Islam dibangun diatas lima rukun; syahadatain, menegakkan sholat,
menunaikan zakat, haji dan puasa Ramadhan (Muttafaqun ‘alihi). (disini)
Rasulullah memulai setelah iman dengan shalat, sehingga mendahulukan
sholat lebih penting menurut para penulis tersebut dalam kitab-kitab
fikih”. (al-majmu’ Syarhu al-Muhadzdzab 1/80).
3. Definisi Bab
Bab (باب) dalam bahasa arab bermakna tempat masuk kedalam sesuatu. Bab ini ada dua macam:
1. Hissiy seperti Bab al-bait (pintu Rumah) dan maknawi adalah bab
pembahasan yang merupakan kumpulan daripada fasal-fasal (sub pokok
bahasan) atau kumpulan yang khusus dari ilmu yang secara umum berisi
fasal-fasal. Hal ini dinamakan Bab karena ia menjadi tempat masuk dalam
mengenal hukum-hukum tentang air. Segala sesuatu akan baik bila
dimasuki lewat pintunya, seperti dijelaskan dalam firman Alloh سبحانه
وتعالى:
وَلَيْسَ الْبِرُّ بِأَن تَأْتُوا الْبُيُوتَ مِن ظُهُورِهَا وَلَكِنَّ
الْبِرَّ مَنِ اتَّقَى وَأْتُوا الْبُيُوتَ مِنْ أَبْوَابِهَا وَاتَّقُوا
اللهَ لَعَلَّكُمْ تُفْلِحُونَ
Dan bukanlah kebaktian memasuki rumah-rumah dari belakangnya, akan
tetapi kebaktian itu ialah kebaktian orang yang bertaqwa. Dan masuklah
ke rumah-rumah itu dari pintu-pintunya; dan bertaqwalah kepada Allah
agar kamu beruntung. (QS. Al-baqarah/2:189)
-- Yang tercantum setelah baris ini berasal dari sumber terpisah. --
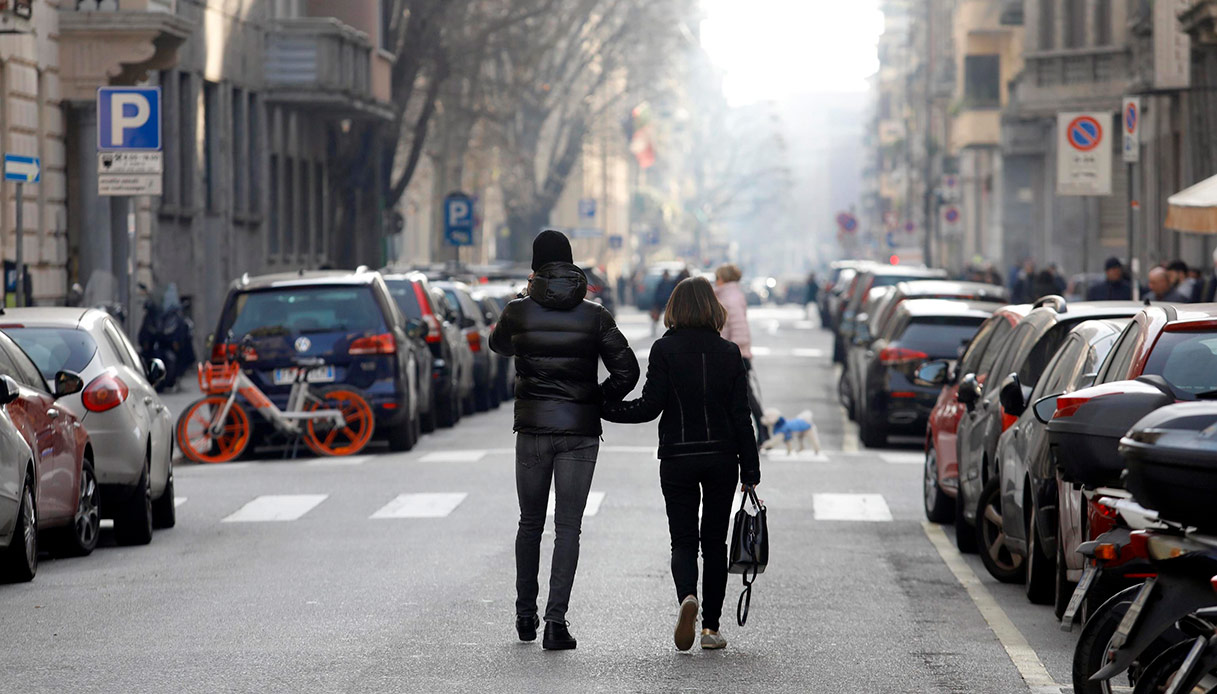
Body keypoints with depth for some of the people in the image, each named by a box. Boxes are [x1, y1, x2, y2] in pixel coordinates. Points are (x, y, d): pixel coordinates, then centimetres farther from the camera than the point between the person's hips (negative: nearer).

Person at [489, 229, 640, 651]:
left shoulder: (519, 313, -4)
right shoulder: (594, 317, -4)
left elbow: (499, 344, 18)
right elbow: (627, 371, -8)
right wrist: (595, 401, 6)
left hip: (532, 429, 1)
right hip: (580, 432, -1)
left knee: (530, 522, 16)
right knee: (568, 527, 1)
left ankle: (526, 615, 24)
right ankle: (556, 622, -8)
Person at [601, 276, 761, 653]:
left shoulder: (664, 349, -7)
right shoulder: (729, 353, -1)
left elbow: (650, 406, -10)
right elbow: (740, 416, 0)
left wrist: (600, 407, 1)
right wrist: (750, 469, 5)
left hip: (677, 459, -1)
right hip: (721, 458, 1)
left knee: (683, 540, 5)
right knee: (714, 540, 12)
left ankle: (687, 597, -26)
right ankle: (711, 627, 11)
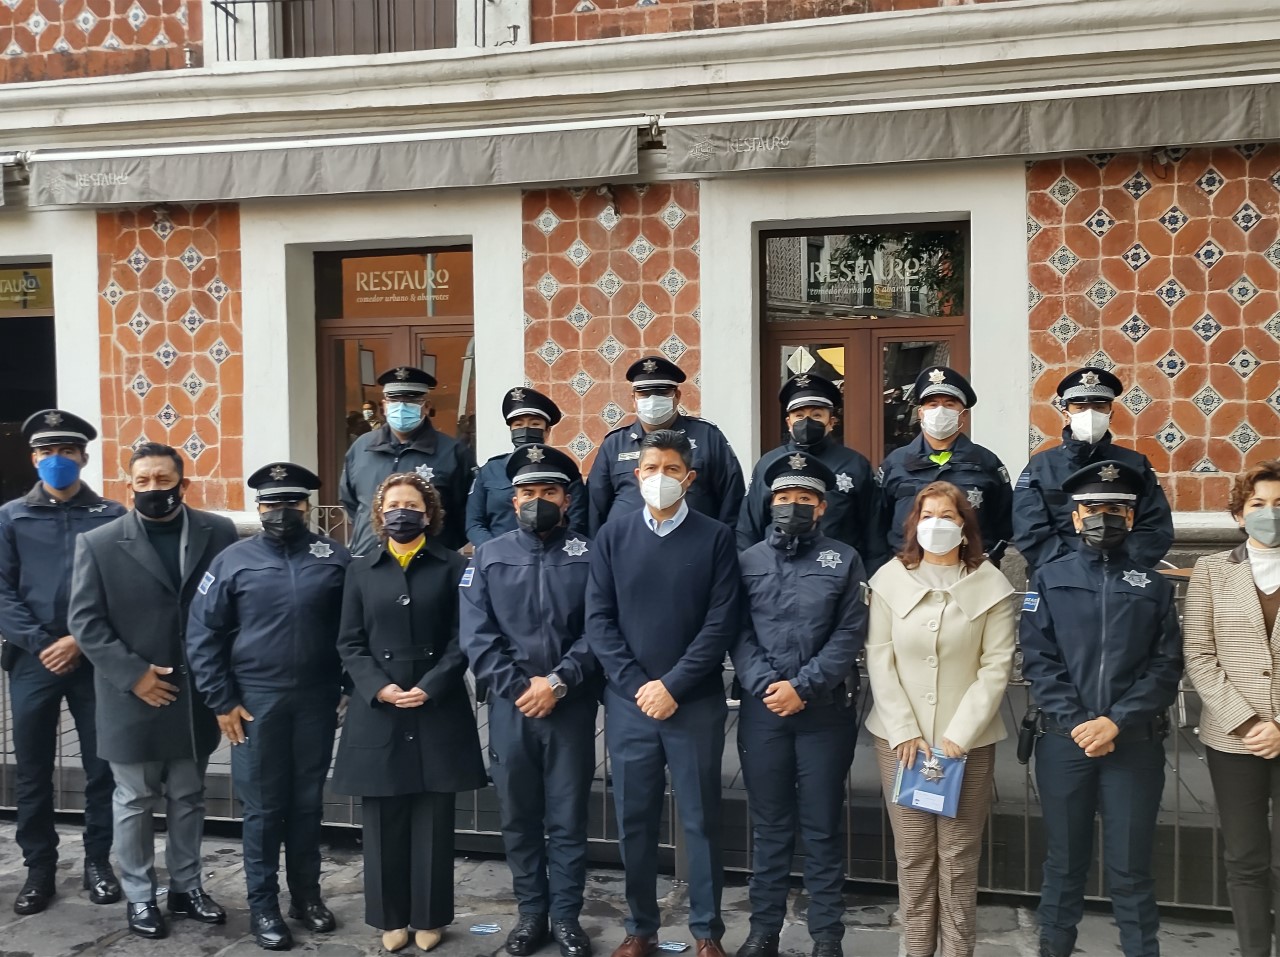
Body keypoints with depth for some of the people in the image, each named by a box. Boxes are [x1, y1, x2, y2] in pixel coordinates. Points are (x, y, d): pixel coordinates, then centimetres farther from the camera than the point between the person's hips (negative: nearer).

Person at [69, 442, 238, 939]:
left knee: (188, 799, 15)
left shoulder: (218, 533, -2)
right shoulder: (98, 543, -5)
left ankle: (186, 888, 29)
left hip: (195, 695, 2)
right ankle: (139, 897, 25)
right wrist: (133, 674, -14)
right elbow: (84, 621, -6)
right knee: (135, 803, 10)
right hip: (132, 699, -2)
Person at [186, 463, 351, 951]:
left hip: (317, 701, 1)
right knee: (263, 807, 7)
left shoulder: (335, 559, -1)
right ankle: (263, 905, 20)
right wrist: (222, 702, -4)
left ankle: (306, 894, 28)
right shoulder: (234, 560, -2)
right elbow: (203, 635, -1)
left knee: (308, 803, 13)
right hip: (256, 703, -1)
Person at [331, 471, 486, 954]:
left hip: (437, 711, -1)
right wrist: (379, 687, -10)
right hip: (378, 713, 2)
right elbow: (349, 643, 5)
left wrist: (429, 687, -14)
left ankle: (429, 918, 19)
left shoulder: (451, 566, 3)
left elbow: (461, 638, -2)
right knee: (384, 822, 7)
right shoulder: (361, 569, 9)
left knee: (432, 820, 5)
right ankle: (391, 918, 21)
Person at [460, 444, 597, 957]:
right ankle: (531, 912, 26)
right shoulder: (488, 556, 6)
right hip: (509, 706, 2)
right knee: (519, 818, 11)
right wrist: (518, 686, -11)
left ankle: (566, 916, 20)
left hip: (572, 707, -1)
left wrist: (559, 682, -15)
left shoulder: (589, 554, 2)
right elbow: (475, 635, -2)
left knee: (568, 818, 7)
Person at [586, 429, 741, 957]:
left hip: (695, 703, -2)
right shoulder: (613, 535, 4)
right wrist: (636, 684, -10)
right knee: (634, 821, 9)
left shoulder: (715, 537, -1)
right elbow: (598, 619, 0)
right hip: (628, 701, 2)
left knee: (701, 820, 7)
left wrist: (672, 686, -12)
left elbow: (721, 622, -7)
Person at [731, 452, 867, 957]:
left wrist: (802, 687, -14)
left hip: (825, 710, -1)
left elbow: (850, 635, -5)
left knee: (822, 826, 6)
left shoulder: (844, 561, 2)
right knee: (769, 824, 11)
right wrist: (764, 684, -13)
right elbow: (737, 632, 2)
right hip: (762, 708, 2)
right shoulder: (748, 560, 8)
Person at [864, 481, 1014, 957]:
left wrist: (958, 737, -11)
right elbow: (879, 659, 0)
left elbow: (996, 668, -5)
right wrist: (904, 733, -7)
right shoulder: (889, 579, 1)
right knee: (912, 852, 6)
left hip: (969, 739, -1)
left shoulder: (991, 585, -2)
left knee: (959, 853, 2)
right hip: (899, 737, 1)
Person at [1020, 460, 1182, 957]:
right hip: (1064, 741, 0)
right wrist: (1076, 723, -11)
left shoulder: (1154, 585, 8)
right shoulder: (1049, 580, 7)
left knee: (1130, 868, 3)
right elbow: (1038, 661, 0)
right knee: (1064, 862, 10)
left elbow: (1165, 667, 0)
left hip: (1136, 742, 0)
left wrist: (1116, 721, -12)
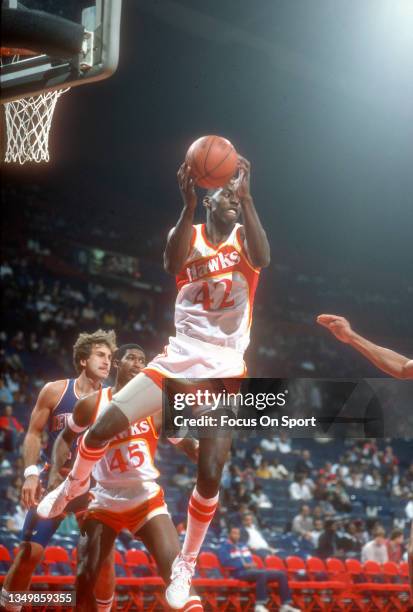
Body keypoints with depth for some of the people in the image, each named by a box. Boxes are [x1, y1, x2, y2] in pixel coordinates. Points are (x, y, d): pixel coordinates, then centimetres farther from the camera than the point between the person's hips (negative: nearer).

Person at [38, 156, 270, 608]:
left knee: (210, 473, -10)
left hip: (224, 371, -1)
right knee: (103, 427, -6)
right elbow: (172, 265, -21)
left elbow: (263, 259, -24)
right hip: (179, 359, 2)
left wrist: (246, 197, -32)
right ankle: (75, 485, 27)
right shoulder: (187, 235, 5)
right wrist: (189, 204, -33)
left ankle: (186, 563, 11)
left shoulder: (243, 238, 2)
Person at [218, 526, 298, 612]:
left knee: (281, 574, -4)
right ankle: (259, 605, -40)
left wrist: (252, 564, 2)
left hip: (252, 570, 8)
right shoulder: (225, 547, 3)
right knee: (262, 574, -39)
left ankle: (286, 605, -9)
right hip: (240, 572, -8)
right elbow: (225, 562, -13)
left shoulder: (243, 546, 27)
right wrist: (244, 565, -16)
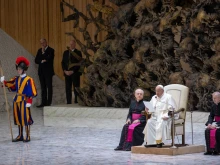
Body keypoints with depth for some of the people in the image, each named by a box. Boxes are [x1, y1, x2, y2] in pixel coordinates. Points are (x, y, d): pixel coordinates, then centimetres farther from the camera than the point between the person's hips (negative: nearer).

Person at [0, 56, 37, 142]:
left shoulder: (29, 80, -8)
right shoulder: (16, 79, 10)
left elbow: (32, 92, -11)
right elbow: (11, 86, 10)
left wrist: (29, 102, -17)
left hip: (24, 100, -7)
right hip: (16, 100, 7)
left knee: (25, 118, -3)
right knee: (18, 118, 12)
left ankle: (27, 136, 5)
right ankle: (20, 136, 21)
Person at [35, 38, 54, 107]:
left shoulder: (51, 50, -3)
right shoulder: (40, 50, 14)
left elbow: (49, 59, -16)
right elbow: (36, 60, 8)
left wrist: (43, 52, -12)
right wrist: (42, 61, -9)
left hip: (48, 71, -5)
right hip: (41, 72, 6)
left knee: (49, 87, -4)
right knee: (43, 88, 6)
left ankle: (48, 102, -4)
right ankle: (43, 102, 7)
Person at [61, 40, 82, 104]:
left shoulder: (78, 52, 1)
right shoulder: (65, 52, 15)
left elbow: (79, 63, -6)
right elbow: (63, 62, 14)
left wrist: (72, 71, -12)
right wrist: (65, 71, -2)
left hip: (75, 73, -4)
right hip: (67, 73, 4)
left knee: (76, 88, -5)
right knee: (68, 89, 2)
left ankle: (76, 102, -6)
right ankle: (68, 103, 4)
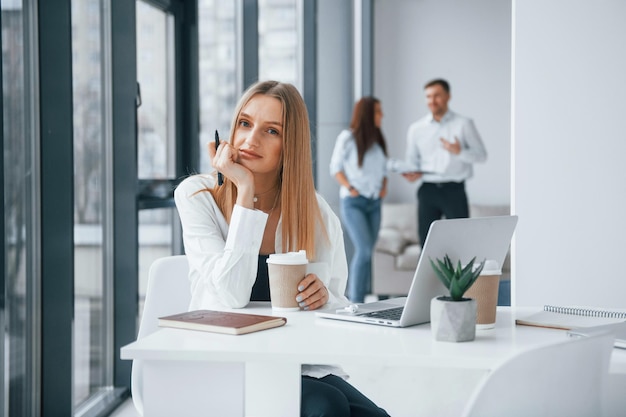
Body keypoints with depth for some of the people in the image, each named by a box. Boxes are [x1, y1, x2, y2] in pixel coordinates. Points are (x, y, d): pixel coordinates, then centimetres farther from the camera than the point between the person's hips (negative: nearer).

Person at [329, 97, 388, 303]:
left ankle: (355, 297, 13)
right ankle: (356, 300, -11)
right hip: (353, 202, -6)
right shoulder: (348, 137, -5)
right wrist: (350, 188, -13)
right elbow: (335, 167, -2)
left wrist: (383, 186, 3)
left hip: (374, 203, 6)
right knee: (364, 249, -17)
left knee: (365, 252, 5)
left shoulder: (378, 139, 12)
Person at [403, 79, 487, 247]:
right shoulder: (416, 129, 11)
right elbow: (412, 161, 15)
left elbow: (481, 155, 2)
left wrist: (459, 152, -16)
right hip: (427, 190, 2)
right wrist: (413, 174, -7)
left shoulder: (463, 124, 4)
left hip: (454, 190, -2)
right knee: (426, 241, 4)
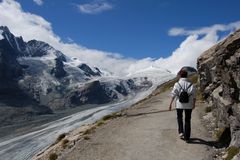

Inilah yang diinginkan imam Ibnu Hajar dalam pernyataan beliau diatas.
4. Definisi Air (المياه)
Al-Miyaah adalah kata dalam bentuk plurals dalam bahasa Arab berasal
dari kata (الماء) yang berarti air dan digunakan untuk jumlah air yang
sedikit atau banyak. Air sendiri adalah benda yang sudah terkenal dan
semua orang selalu membutuhkannya. Air ini beragam ditinjau dari
sumbernya; ada air laut, mata air, sungai dan lain-lain. Sehingga imam
ibnu hajar disini menyampaikannya dalam bentuk plurals karena tinjauan
jenis-jenisnya.
Syeikh Abdullah al-fauzan menjelaskan hal ini dengan menyatakan:
“Dibuat dalam bentuk jama’ walaupun isim jenis untuk menunjukkan
keanekaragaman jenis air, seperti air laut, sungai dan hujan. Ada juga
jenis air yang suci dan yang najis. Sehingga dibuat bentuk jamak karena
tinjauan ini”. (Mihatul’alaam Syarhu Bulugh al-maram 1/22).